Hi. I'm trying to derive accurate gain versus elevation curves for VLA 15-GHz data taken in late 1992 - the earliest gain curve that ships with AIPS is from March 1995. I found a few data sets in the archive that seem suitable for gain-elevation derivation using ELINT. Running this task seems pretty straightforward and for most antennas I get quite nice looking polynomial fits to the data. If I then compare these to the March 1995 data, I'm surprised by how much they differ. So far, I've only done a detailed comparison for one antenna that has an exceptionally nice polynomial fit, but it is presumably instructive.

An example of my ELINT output is:

ELINT1: ANT=13 STOK=R IF= 1:0.2994E+01 - 0.259E-02*ZA + 0.549E-04*ZA**2

VLA.GAINS in AIPS has:

U 13 19750101 19960601  9.7093E-01  8.4600E-04 -5.8547E-06

Note that the second and third coefficients have swapped signs between 1992 and 1995. One can probably see this better in a plot (attached).
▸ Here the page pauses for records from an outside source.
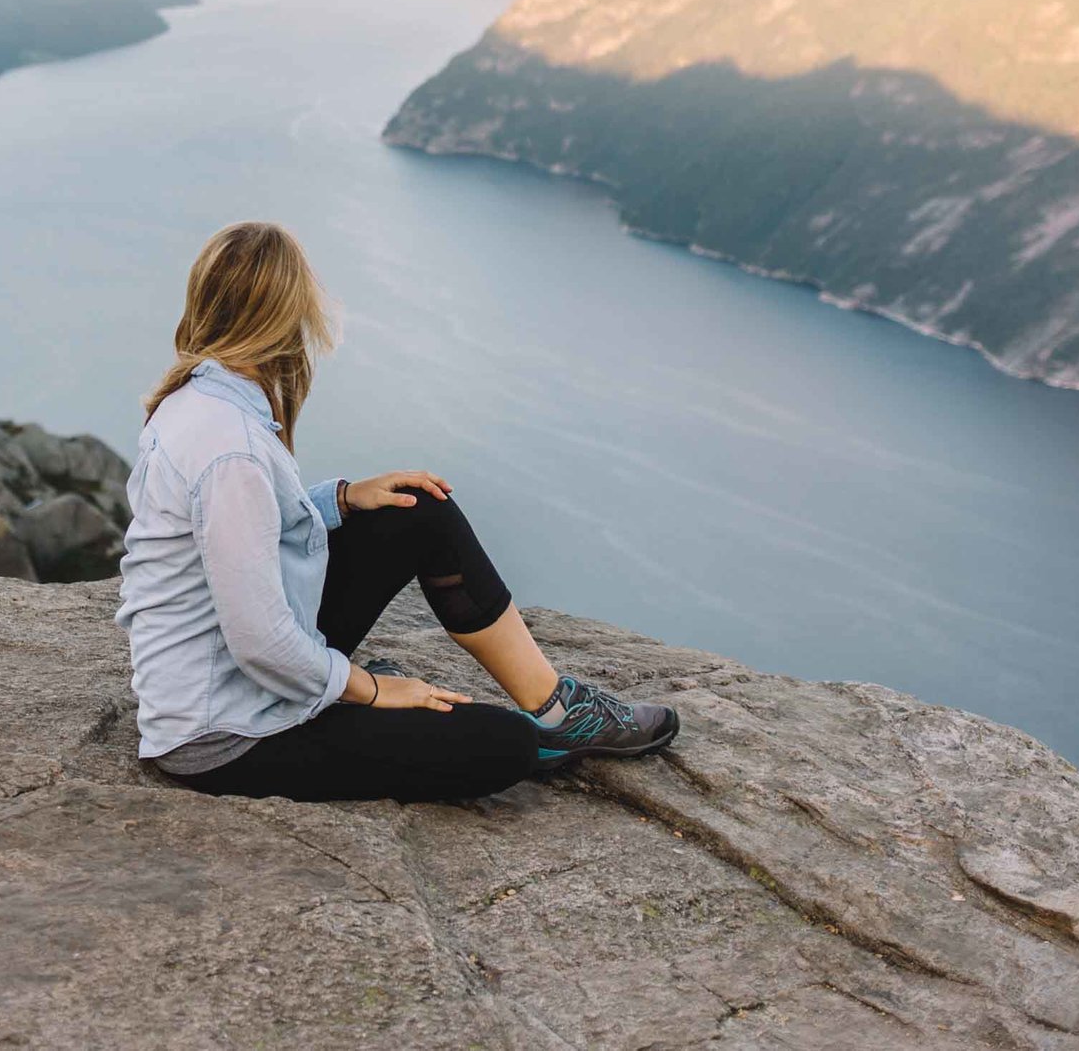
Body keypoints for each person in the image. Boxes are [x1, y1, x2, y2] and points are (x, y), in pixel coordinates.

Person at [115, 220, 678, 803]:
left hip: (241, 683)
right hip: (229, 734)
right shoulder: (230, 445)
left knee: (417, 510)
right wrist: (371, 690)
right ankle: (509, 722)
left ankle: (559, 707)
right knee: (503, 744)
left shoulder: (198, 401)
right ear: (285, 318)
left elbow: (236, 534)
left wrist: (341, 499)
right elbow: (260, 642)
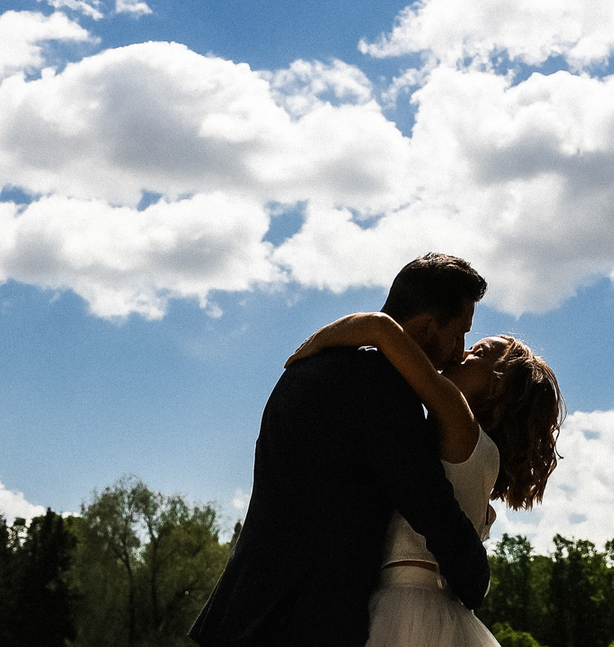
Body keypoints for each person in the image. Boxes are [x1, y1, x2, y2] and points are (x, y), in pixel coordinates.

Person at [190, 255, 494, 647]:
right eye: (459, 334)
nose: (459, 351)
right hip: (307, 621)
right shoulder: (384, 390)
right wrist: (475, 580)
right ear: (424, 325)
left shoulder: (306, 369)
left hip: (241, 612)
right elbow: (428, 500)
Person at [283, 312, 562, 647]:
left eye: (480, 353)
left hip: (407, 609)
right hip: (430, 608)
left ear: (500, 389)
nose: (462, 355)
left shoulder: (462, 425)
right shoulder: (469, 447)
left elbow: (381, 328)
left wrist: (314, 344)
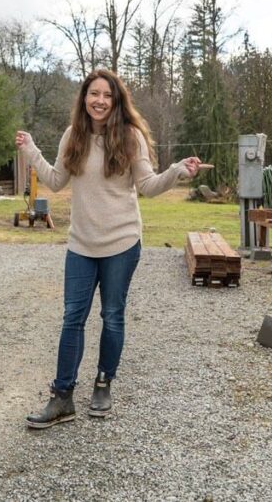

The two curves from 1992 are from two different datasets and obviously agree quite nicely. The other two curves are actually identical (there's an arbitrary vertical offset in all curves) and was a result of me confirming that the VLA.GAINS coefficients (a function of zenith angle) were the same as those in the original ELINT output (function of elevation - the original ELINT output files are available from the "VLA/VLBA Polarization Calibration Page").

If you could confirm that such a large change is not actually that surprising, that would be very reassuring. Alternatively, I'm perhaps doing something very wrong.